_DATA FOR ANALYSIS_
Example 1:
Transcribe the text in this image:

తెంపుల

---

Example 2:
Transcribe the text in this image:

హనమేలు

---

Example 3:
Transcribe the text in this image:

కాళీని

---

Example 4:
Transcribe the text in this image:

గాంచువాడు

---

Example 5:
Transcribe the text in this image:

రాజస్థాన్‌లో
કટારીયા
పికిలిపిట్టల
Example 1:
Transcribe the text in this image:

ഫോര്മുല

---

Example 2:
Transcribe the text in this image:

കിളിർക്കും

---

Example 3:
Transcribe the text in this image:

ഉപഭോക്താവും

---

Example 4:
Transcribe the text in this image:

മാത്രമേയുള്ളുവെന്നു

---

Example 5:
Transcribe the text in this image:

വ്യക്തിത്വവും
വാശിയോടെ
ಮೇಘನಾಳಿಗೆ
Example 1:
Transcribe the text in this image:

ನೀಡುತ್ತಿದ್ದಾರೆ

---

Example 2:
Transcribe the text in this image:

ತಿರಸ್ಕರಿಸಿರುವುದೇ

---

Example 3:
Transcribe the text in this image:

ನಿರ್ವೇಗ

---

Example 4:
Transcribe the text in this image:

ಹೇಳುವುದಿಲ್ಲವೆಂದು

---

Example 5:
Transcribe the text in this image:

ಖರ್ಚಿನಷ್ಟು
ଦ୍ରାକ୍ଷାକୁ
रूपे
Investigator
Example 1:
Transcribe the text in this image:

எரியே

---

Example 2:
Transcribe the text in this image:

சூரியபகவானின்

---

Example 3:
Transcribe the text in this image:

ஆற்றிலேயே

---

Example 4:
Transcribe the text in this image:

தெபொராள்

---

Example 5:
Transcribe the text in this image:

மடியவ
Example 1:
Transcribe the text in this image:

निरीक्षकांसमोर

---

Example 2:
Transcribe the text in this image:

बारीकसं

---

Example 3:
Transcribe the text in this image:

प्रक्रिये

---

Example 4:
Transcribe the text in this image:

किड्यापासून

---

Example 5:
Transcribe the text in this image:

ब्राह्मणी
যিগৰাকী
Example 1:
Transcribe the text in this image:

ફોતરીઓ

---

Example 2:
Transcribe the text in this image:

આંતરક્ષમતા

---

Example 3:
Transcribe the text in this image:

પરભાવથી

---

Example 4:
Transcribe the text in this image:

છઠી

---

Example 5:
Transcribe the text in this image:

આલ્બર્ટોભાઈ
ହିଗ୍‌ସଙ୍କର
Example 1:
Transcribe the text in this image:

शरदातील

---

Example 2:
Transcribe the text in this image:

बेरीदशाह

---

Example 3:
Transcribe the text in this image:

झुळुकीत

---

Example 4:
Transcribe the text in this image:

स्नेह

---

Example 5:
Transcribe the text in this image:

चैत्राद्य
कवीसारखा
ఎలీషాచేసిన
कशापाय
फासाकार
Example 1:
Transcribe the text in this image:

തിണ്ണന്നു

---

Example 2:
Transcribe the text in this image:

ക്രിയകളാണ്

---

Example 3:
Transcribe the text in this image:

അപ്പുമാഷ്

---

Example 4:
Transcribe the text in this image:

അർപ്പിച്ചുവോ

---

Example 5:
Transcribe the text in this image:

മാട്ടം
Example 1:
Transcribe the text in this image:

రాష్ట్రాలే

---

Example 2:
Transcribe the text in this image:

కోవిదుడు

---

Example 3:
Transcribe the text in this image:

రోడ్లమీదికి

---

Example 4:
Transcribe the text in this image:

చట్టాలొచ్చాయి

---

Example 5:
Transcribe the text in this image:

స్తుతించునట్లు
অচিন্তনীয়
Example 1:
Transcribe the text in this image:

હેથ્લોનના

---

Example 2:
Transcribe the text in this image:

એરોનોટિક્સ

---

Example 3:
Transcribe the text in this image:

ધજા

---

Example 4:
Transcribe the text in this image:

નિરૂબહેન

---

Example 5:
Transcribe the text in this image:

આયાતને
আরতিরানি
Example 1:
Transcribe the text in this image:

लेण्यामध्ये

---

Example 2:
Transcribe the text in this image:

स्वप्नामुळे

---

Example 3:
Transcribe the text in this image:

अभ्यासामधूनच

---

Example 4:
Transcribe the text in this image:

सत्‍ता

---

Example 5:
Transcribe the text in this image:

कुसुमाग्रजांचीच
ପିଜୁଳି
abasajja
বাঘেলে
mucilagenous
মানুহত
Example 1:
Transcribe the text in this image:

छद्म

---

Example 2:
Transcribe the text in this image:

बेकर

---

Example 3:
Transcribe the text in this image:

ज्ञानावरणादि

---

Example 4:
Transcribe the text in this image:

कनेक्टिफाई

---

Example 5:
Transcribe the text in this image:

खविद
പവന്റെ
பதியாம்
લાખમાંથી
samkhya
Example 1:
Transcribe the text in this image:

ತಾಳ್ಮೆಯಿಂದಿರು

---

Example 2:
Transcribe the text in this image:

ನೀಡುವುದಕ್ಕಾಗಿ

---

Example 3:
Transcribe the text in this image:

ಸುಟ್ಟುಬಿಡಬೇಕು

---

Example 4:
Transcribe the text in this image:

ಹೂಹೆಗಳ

_TASK BRIEF_
Each entry above needs to be returned exactly as written.

_ANSWER SPACE_
Example 1:
Transcribe the text in this image:

తెంపుల

---

Example 2:
Transcribe the text in this image:

హనమేలు

---

Example 3:
Transcribe the text in this image:

కాళీని

---

Example 4:
Transcribe the text in this image:

గాంచువాడు

---

Example 5:
Transcribe the text in this image:

రాజస్థాన్‌లో
કટારીયા
పికిలిపిట్టల
Example 1:
Transcribe the text in this image:

ഫോര്മുല

---

Example 2:
Transcribe the text in this image:

കിളിർക്കും

---

Example 3:
Transcribe the text in this image:

ഉപഭോക്താവും

---

Example 4:
Transcribe the text in this image:

മാത്രമേയുള്ളുവെന്നു

---

Example 5:
Transcribe the text in this image:

വ്യക്തിത്വവും
വാശിയോടെ
ಮೇಘನಾಳಿಗೆ
Example 1:
Transcribe the text in this image:

ನೀಡುತ್ತಿದ್ದಾರೆ

---

Example 2:
Transcribe the text in this image:

ತಿರಸ್ಕರಿಸಿರುವುದೇ

---

Example 3:
Transcribe the text in this image:

ನಿರ್ವೇಗ

---

Example 4:
Transcribe the text in this image:

ಹೇಳುವುದಿಲ್ಲವೆಂದು

---

Example 5:
Transcribe the text in this image:

ಖರ್ಚಿನಷ್ಟು
ଦ୍ରାକ୍ଷାକୁ
रूपे
Investigator
Example 1:
Transcribe the text in this image:

எரியே

---

Example 2:
Transcribe the text in this image:

சூரியபகவானின்

---

Example 3:
Transcribe the text in this image:

ஆற்றிலேயே

---

Example 4:
Transcribe the text in this image:

தெபொராள்

---

Example 5:
Transcribe the text in this image:

மடியவ
Example 1:
Transcribe the text in this image:

निरीक्षकांसमोर

---

Example 2:
Transcribe the text in this image:

बारीकसं

---

Example 3:
Transcribe the text in this image:

प्रक्रिये

---

Example 4:
Transcribe the text in this image:

किड्यापासून

---

Example 5:
Transcribe the text in this image:

ब्राह्मणी
যিগৰাকী
Example 1:
Transcribe the text in this image:

ફોતરીઓ

---

Example 2:
Transcribe the text in this image:

આંતરક્ષમતા

---

Example 3:
Transcribe the text in this image:

પરભાવથી

---

Example 4:
Transcribe the text in this image:

છઠી

---

Example 5:
Transcribe the text in this image:

આલ્બર્ટોભાઈ
ହିଗ୍‌ସଙ୍କର
Example 1:
Transcribe the text in this image:

शरदातील

---

Example 2:
Transcribe the text in this image:

बेरीदशाह

---

Example 3:
Transcribe the text in this image:

झुळुकीत

---

Example 4:
Transcribe the text in this image:

स्नेह

---

Example 5:
Transcribe the text in this image:

चैत्राद्य
कवीसारखा
ఎలీషాచేసిన
कशापाय
फासाकार
Example 1:
Transcribe the text in this image:

തിണ്ണന്നു

---

Example 2:
Transcribe the text in this image:

ക്രിയകളാണ്

---

Example 3:
Transcribe the text in this image:

അപ്പുമാഷ്

---

Example 4:
Transcribe the text in this image:

അർപ്പിച്ചുവോ

---

Example 5:
Transcribe the text in this image:

മാട്ടം
Example 1:
Transcribe the text in this image:

రాష్ట్రాలే

---

Example 2:
Transcribe the text in this image:

కోవిదుడు

---

Example 3:
Transcribe the text in this image:

రోడ్లమీదికి

---

Example 4:
Transcribe the text in this image:

చట్టాలొచ్చాయి

---

Example 5:
Transcribe the text in this image:

స్తుతించునట్లు
অচিন্তনীয়
Example 1:
Transcribe the text in this image:

હેથ્લોનના

---

Example 2:
Transcribe the text in this image:

એરોનોટિક્સ

---

Example 3:
Transcribe the text in this image:

ધજા

---

Example 4:
Transcribe the text in this image:

નિરૂબહેન

---

Example 5:
Transcribe the text in this image:

આયાતને
আরতিরানি
Example 1:
Transcribe the text in this image:

लेण्यामध्ये

---

Example 2:
Transcribe the text in this image:

स्वप्नामुळे

---

Example 3:
Transcribe the text in this image:

अभ्यासामधूनच

---

Example 4:
Transcribe the text in this image:

सत्‍ता

---

Example 5:
Transcribe the text in this image:

कुसुमाग्रजांचीच
ପିଜୁଳି
abasajja
বাঘেলে
mucilagenous
মানুহত
Example 1:
Transcribe the text in this image:

छद्म

---

Example 2:
Transcribe the text in this image:

बेकर

---

Example 3:
Transcribe the text in this image:

ज्ञानावरणादि

---

Example 4:
Transcribe the text in this image:

कनेक्टिफाई

---

Example 5:
Transcribe the text in this image:

खविद
പവന്റെ
பதியாம்
લાખમાંથી
samkhya
Example 1:
Transcribe the text in this image:

ತಾಳ್ಮೆಯಿಂದಿರು

---

Example 2:
Transcribe the text in this image:

ನೀಡುವುದಕ್ಕಾಗಿ

---

Example 3:
Transcribe the text in this image:

ಸುಟ್ಟುಬಿಡಬೇಕು

---

Example 4:
Transcribe the text in this image:

ಹೂಹೆಗಳ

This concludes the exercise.